“Thank you for my nice tea. I think, I’d better go now.”
A classic children’s storybook by Judith Kerr, The Tiger Who Came To Tea, adapted for the stage. A chance for Cara and I to check it out during the Christmas holidays. We might make this an annual event, following last year’s visit to watch Stickman.
Date Visited: Thursday, 19th December 2019 – 1:30pm show
Location: Theatre Royal Haymarket (Trivia – London’s 3rd oldest theatre still in use) – 18 Suffolk St, London SW1Y 4HT
Getting There: Accessible by Underground (Leicester Square or Piccadilly stations), the theatre is a short walk. We arrived by train at London Charing Cross, which is about a 10-minute walk.
Cost: We paid £22.50 each for seats in the Stalls section, seats H11 and H12. Tickets start from £14.50 with babies sitting on laps free. Approximate run time is 55 minutes. Souvenirs available near the entrance, towards the orchestra stalls door.

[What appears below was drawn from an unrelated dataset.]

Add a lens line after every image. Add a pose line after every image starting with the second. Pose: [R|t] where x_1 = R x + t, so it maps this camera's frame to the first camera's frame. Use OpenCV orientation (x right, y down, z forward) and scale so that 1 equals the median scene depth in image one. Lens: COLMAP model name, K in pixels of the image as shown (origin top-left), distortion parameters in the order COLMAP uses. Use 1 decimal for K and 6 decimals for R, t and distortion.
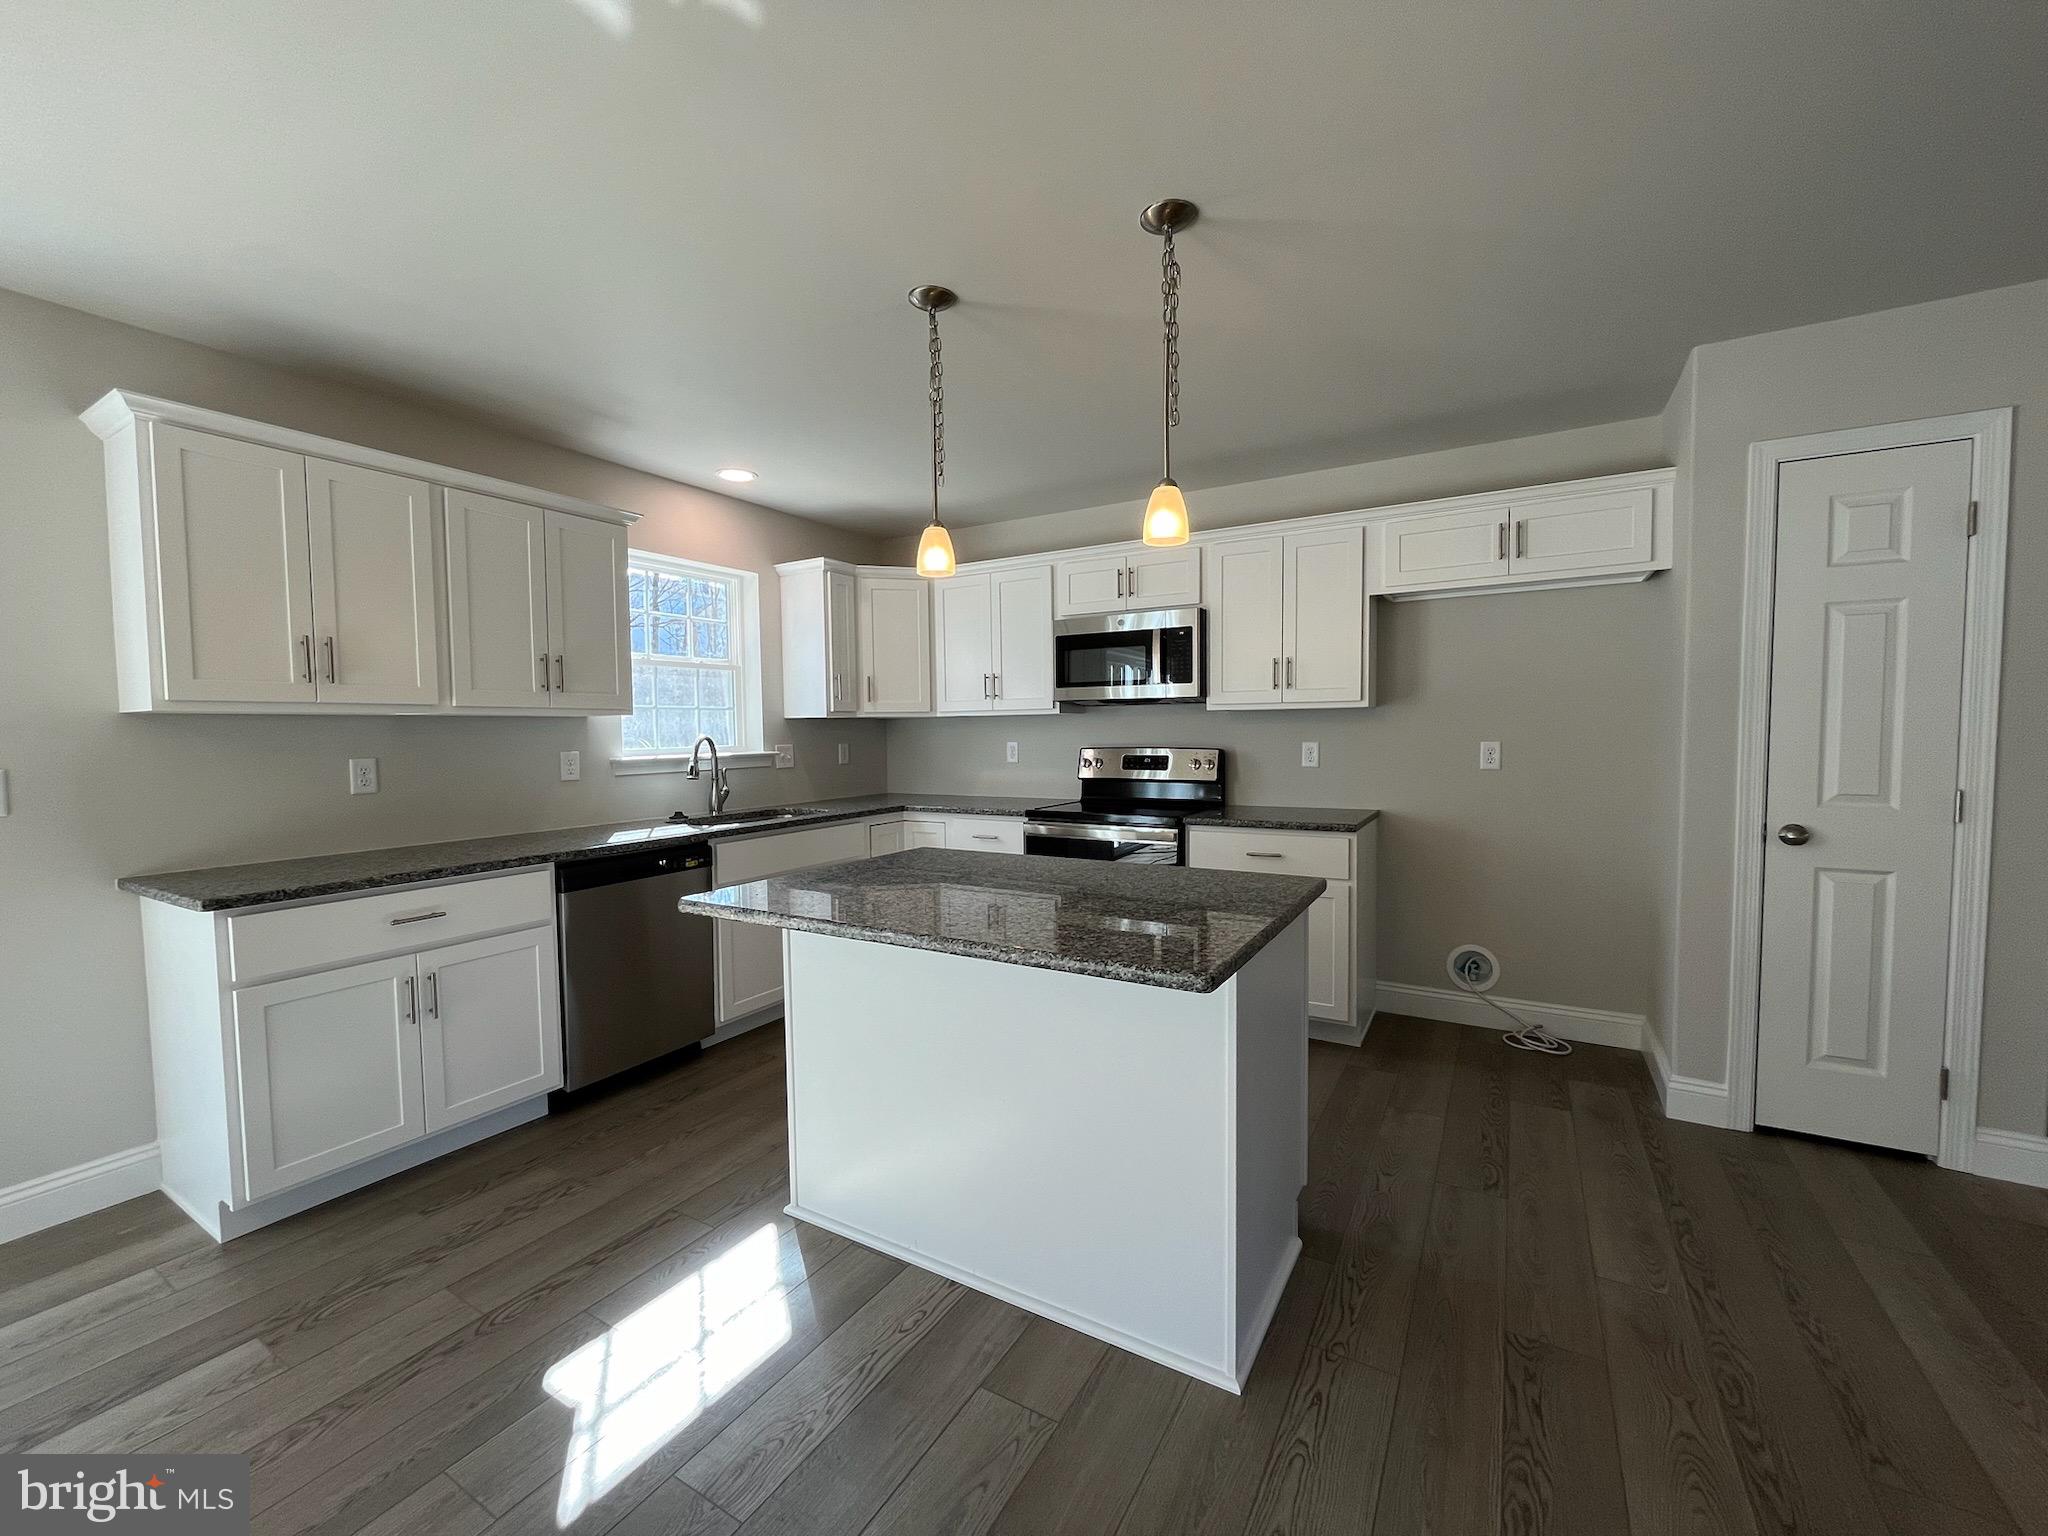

As I am currently on leave and Cara is on school holidays, it was time to figure out how to spend a day with her. Following a successful trip to Stickman last year, I thought a visit to the theatre again was a good option. After catching the Tube the previous week, I noticed adverts for The Tiger Who Came To Tea showing at the Theatre Royal Haymarket. Booking done!
Tickets were easy to book online via the TRH website. It showed the seats available and their cost. If you’re unsure what seats you’re booking and the view you may encounter, you can check the theatre on Seatplan. The theatre is very easy to reach from the major stations. We had never been there before, so it was lovely to see the decorative insides. A lot smaller and intimate than I expected! If you have a buggy, there is a storage accessible from outside the theatre, to the right of the main doors. There’s also a cloakroom near the orchestra stalls.

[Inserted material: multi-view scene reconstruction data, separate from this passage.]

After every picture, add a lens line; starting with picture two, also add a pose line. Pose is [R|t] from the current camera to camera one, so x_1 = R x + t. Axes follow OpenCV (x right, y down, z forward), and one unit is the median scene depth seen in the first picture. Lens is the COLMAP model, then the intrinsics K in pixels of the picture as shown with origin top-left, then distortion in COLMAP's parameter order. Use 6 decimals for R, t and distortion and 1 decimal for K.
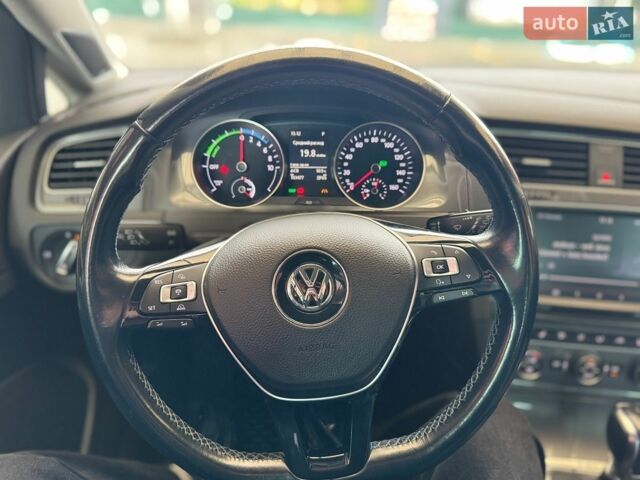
lens RADIAL K [[458.4, 0, 320.0], [0, 458.4, 240.0], [0, 0, 1]] dist [0.002759, -0.005066]
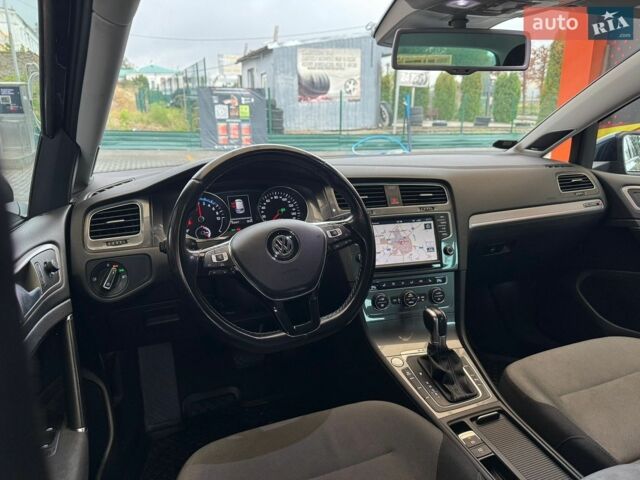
lens RADIAL K [[458.4, 0, 320.0], [0, 458.4, 240.0], [0, 0, 1]] dist [0.002759, -0.005066]
pose [[0.931102, -0.118443, 0.344994, -0.396553], [0.193154, 0.962421, -0.190883, 0.347786], [-0.309421, 0.244369, 0.918990, -0.706592]]
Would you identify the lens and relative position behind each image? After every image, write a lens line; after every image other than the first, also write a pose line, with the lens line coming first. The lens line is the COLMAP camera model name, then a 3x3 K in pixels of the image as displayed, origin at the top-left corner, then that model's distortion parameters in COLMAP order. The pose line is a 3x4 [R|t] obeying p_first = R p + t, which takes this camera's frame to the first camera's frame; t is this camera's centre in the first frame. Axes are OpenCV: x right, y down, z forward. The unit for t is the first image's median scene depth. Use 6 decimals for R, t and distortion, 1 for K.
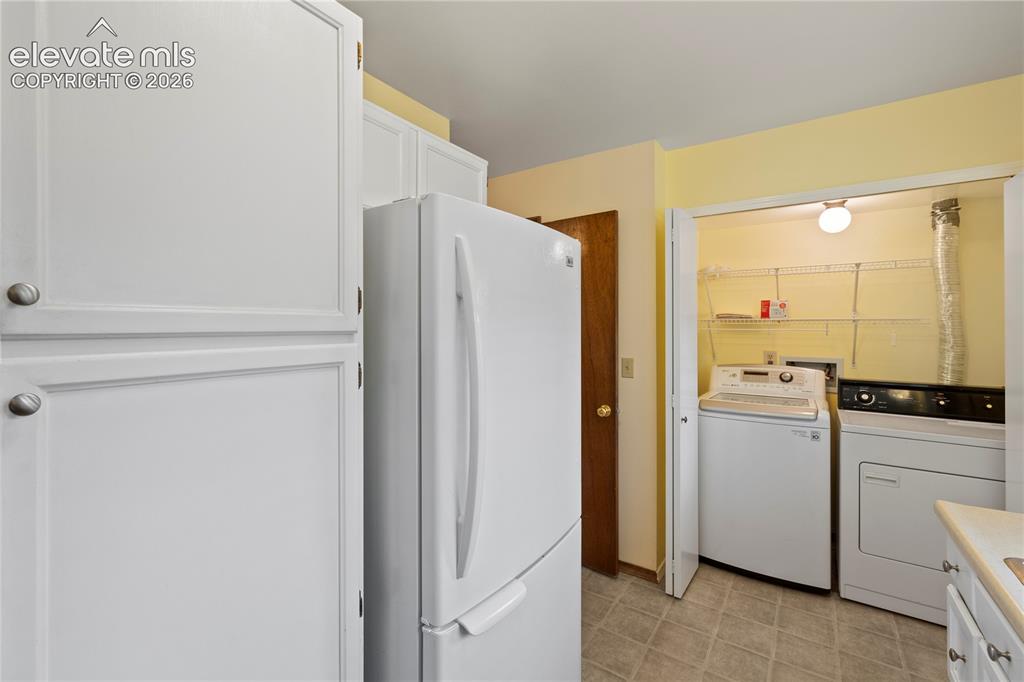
lens RADIAL K [[444.9, 0, 508.6], [0, 444.9, 320.1], [0, 0, 1]] dist [0.001166, 0.000209]
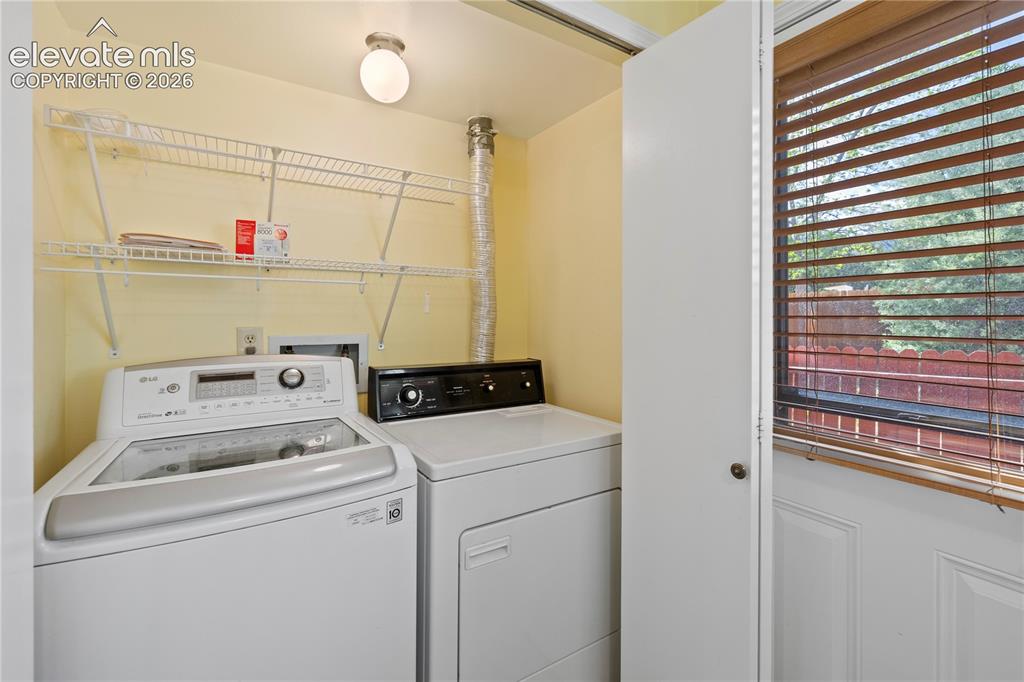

To ensure Cara was familiar with what we were watching, we read the book the night before. Similar to Stickman, there’s a lot of singing and dancing involved, maximising the run time. One of the benefits Tiger has over Stickman is the amount of audience participation it has. Be prepared to sing and dance along throughout the show, and there’s the obligatory ‘he’s behind you’ when the Tiger appears. Cara, along with the numerous kids around us, loved it and it kept them quite engaged.
The actors were very energetic and always smiling. The poor actor in the tiger suit must’ve been sweating bullets underneath that costume and lights. The costumes, stage and props were replicas of the book’s illustrations, as if they were ripped out and dumped onto the stage. Cara’s still wondering how the tiger ate everything, including the packets of food?!
Compared to last year, with Cara now being 5 years old, she was able to sit there and concentrate on the show. Minimal distractions and only had a couple of treats to keep her going. Perhaps the big dim sum lunch we had before the show also helped, but she was noticeably less fidgety. When we exited the theatre after the show, I did ask if The Tiger Who Came To Tea or Stickman was better. Her verdict – The Tiger Who Came To Tea.
We arrived about 90-minutes earlier than our 1:30pm show to grab some lunch in Chinatown. The Stickman review has some other attractions, but I thought I’d add a couple more given it’s almost Christmas:
- Trafalgar Square Christmas Markets – as it’s the most wonderful time of the year, there’s nothing better than the smell of overpriced mulled wine and German hot dogs. But it’s a must and with over 30 stalls, it does burn some time if you arrived too early for the show or want to wander around town afterwards.
- Leicester Square Christmas Markets – what’s better than one Christmas Market? Why two of course. Slightly less stalls but it does have a Santa’s Grotto.
Both the above attractions are free to enter but check their websites for opening times and end dates (currently 5th January 2020).
- Seating within Theatre Royal Haymarket is slightly inclined from the first row to the back, and the dress and upper circles have a higher view. There are some restricted view seats, but as mentioned above, you can check on Seatplan before booking. You can also pick up some booster seats for the little ones.
- Being so centrally located, there’s plenty of food options. As part of the ticket purchase, you receive a voucher for a 99p kids meal at Byron with the purchase of a main adult’s meal. The Byron is conveniently located next to the theatre. We opted for lunch in Chinatown.
- Pack some snacks as I didn’t see any concession stands open at the time, and there’s not a lot of convenient stores nearby.
Burn Time: 4 out of 5 – the performance itself is fairly short at 55 minutes (which is plenty for kids). But you can take the opportunity of being in the City to explore the other parts of town – Christmas markets, museums, Lego and M&M stores, Hamleys etc.
Value: 2 out of 5 – not the cheapest of day’s out once you add up the tickets and lunch (just under £75 for the two of us). But that’s London theatre! You can put a price on Dad and Daughter time (although I just did)…
Overall: 4 out of 5 – as always, a fun day out with Cara who loved the show. The Tiger is definitely a lot funnier on stage than in the book!